Celebrating 25 Years

Schoolies Festival™

How The Story Happened

In 1999, Encounter Youth began coordinating a community response to encourage school leavers to party safely and minimise the impact on the local Victor Harbor community. What began as a chaotic mass gathering has been transformed into a structured and organised three-day event known today as Schoolies Festival™.

Discover the origin story of the Schoolies Festival™ through eight newspaper articles from November 1997 to November 1999 below…

27 November 1997

SF Origins

By 1997, the annual influx of unmanaged school leavers in Victor Harbor was taking its toll on the local community. A local newspaper reported public damage, vandalism, break-ins, and the usual spate of stolen wheelie bins, damaged letterboxes and all-hour noisy parties.

The lives and wellbeing of the school leavers themselves were also under threat, especially young women, with reports of alcohol-related harm, violence, assault, indecent assault and gross indecency, as an older group exploited those celebrating their end of school years.

== RECORD EXCERPTS ==
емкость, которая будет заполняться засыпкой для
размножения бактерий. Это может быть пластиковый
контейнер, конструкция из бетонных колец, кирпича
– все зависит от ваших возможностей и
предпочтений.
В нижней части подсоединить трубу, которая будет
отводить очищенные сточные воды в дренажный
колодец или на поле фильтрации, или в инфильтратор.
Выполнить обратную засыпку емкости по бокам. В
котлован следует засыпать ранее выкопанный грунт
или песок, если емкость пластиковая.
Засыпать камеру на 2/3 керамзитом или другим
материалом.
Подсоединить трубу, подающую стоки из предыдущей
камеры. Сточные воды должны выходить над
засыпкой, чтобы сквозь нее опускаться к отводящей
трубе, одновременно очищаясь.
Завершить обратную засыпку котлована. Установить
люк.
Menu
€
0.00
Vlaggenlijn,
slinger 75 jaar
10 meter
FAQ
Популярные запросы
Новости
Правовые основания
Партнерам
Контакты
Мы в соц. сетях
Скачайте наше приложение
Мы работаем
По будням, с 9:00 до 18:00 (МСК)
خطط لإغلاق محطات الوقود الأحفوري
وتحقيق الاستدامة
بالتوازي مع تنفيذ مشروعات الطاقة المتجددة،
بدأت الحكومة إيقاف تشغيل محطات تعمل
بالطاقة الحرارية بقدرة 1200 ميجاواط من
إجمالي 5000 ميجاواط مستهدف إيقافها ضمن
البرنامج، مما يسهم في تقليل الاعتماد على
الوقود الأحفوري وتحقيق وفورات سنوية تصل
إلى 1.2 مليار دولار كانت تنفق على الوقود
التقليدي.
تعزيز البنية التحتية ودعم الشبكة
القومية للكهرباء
* * *
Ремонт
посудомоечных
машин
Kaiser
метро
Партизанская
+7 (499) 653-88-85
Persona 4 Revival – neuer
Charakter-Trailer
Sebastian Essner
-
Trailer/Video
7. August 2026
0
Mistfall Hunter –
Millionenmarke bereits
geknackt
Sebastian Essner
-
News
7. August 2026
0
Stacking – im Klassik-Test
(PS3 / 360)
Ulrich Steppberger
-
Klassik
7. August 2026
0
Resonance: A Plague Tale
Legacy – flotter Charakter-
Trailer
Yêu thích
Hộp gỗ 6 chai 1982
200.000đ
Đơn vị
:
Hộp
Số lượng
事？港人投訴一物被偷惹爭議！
* * *
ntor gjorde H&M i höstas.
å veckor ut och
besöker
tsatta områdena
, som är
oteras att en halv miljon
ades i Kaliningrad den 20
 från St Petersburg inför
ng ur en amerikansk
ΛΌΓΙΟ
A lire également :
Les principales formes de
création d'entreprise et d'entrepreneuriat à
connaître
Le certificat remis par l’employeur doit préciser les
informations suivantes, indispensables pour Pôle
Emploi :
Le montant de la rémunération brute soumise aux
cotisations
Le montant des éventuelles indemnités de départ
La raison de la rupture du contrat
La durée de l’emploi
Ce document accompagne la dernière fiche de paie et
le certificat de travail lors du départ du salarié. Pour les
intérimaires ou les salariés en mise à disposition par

== PROBLEM TO SOLVE ==
Transcribe the passage of the Schoolies Festival history that begins with the words containing "By 1997, the" and ends with "all-hour noisy parties.".

== ANSWER TO THE EXERCISE ==
By 1997, the annual influx of unmanaged school leavers in Victor Harbor was taking its toll on the local community. A local newspaper reported public damage, vandalism, break-ins, and the usual spate of stolen wheelie bins, damaged letterboxes and all-hour noisy parties.